Assignment -> Copy each line below containing "actuará".

▬▬▬

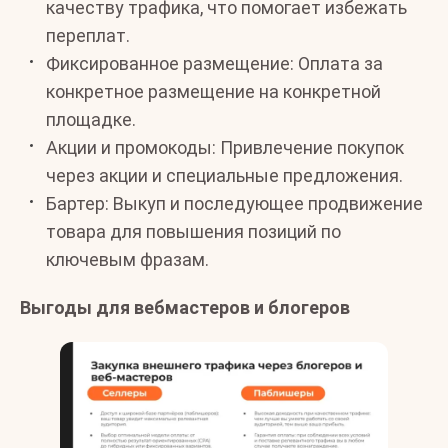
качеству трафика, что помогает избежать
переплат.
Фиксированное размещение: Оплата за
конкретное размещение на конкретной
площадке.
Акции и промокоды: Привлечение покупок
через акции и специальные предложения.
Бартер: Выкуп и последующее продвижение
товара для повышения позиций по
ключевым фразам.
Выгоды для вебмастеров и блогеров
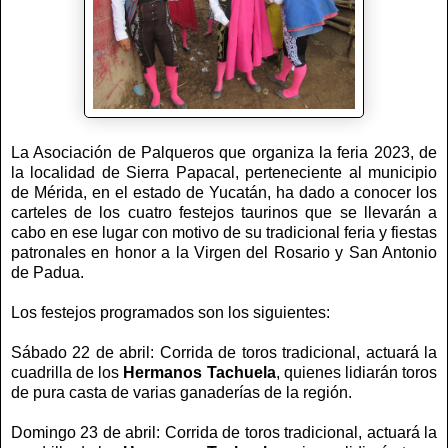
La Asociación de Palqueros que organiza la feria 2023, de
la localidad de Sierra Papacal, perteneciente al municipio
de Mérida, en el estado de Yucatán, ha dado a conocer los
carteles de los cuatro festejos taurinos que se llevarán a
cabo en ese lugar con motivo de su tradicional feria y fiestas
patronales en honor a la Virgen del Rosario y San Antonio
de Padua.
Los festejos programados son los siguientes:
Sábado 22 de abril: Corrida de toros tradicional, actuará la
cuadrilla de los
Hermanos Tachuela
, quienes lidiarán toros
de pura casta de varias ganaderías de la región.
Domingo 23 de abril: Corrida de toros tradicional, actuará la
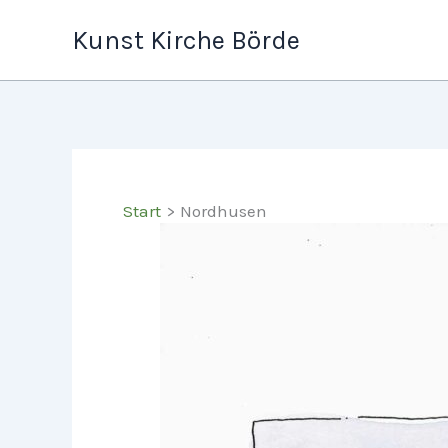
Zum
Kunst Kirche Börde
Inhalt
springen
Start
Nordhusen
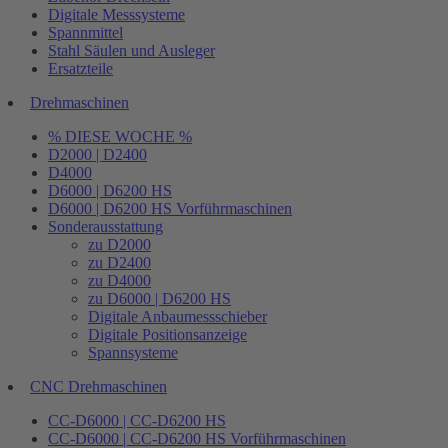
Digitale Messsysteme
Spannmittel
Stahl Säulen und Ausleger
Ersatzteile
Drehmaschinen
% DIESE WOCHE %
D2000 | D2400
D4000
D6000 | D6200 HS
D6000 | D6200 HS Vorführmaschinen
Sonderausstattung
zu D2000
zu D2400
zu D4000
zu D6000 | D6200 HS
Digitale Anbaumessschieber
Digitale Positionsanzeige
Spannsysteme
CNC Drehmaschinen
CC-D6000 | CC-D6200 HS
CC-D6000 | CC-D6200 HS Vorführmaschinen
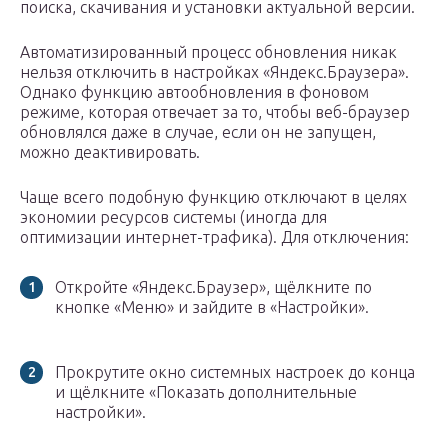
поиска, скачивания и установки актуальной версии.
Автоматизированный процесс обновления никак
нельзя отключить в настройках «Яндекс.Браузера».
Однако функцию автообновления в фоновом
режиме, которая отвечает за то, чтобы веб-браузер
обновлялся даже в случае, если он не запущен,
можно деактивировать.
Чаще всего подобную функцию отключают в целях
экономии ресурсов системы (иногда для
оптимизации интернет-трафика). Для отключения:
Откройте «Яндекс.Браузер», щёлкните по
кнопке «Меню» и зайдите в «Настройки».
Прокрутите окно системных настроек до конца
и щёлкните «Показать дополнительные
настройки».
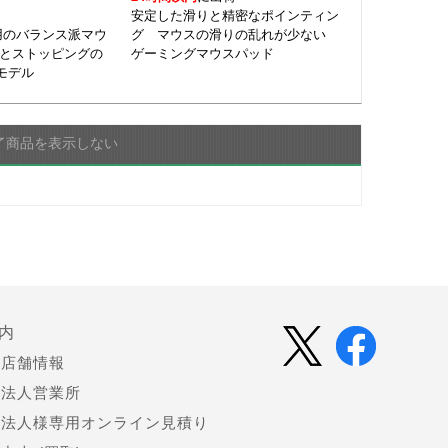
安定した滑りと精密なポインティン
用のバランス派マウ
グ マウスの滑りの乱れが少ない
ドとストッピングの
ゲーミングマウスパッド
モデル
了商品を表示しない
内
店舗情報
法人営業所
法人様専用オンライン見積り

▬▬▬

Exercise answer ->
Sábado 22 de abril: Corrida de toros tradicional, actuará la
Domingo 23 de abril: Corrida de toros tradicional, actuará la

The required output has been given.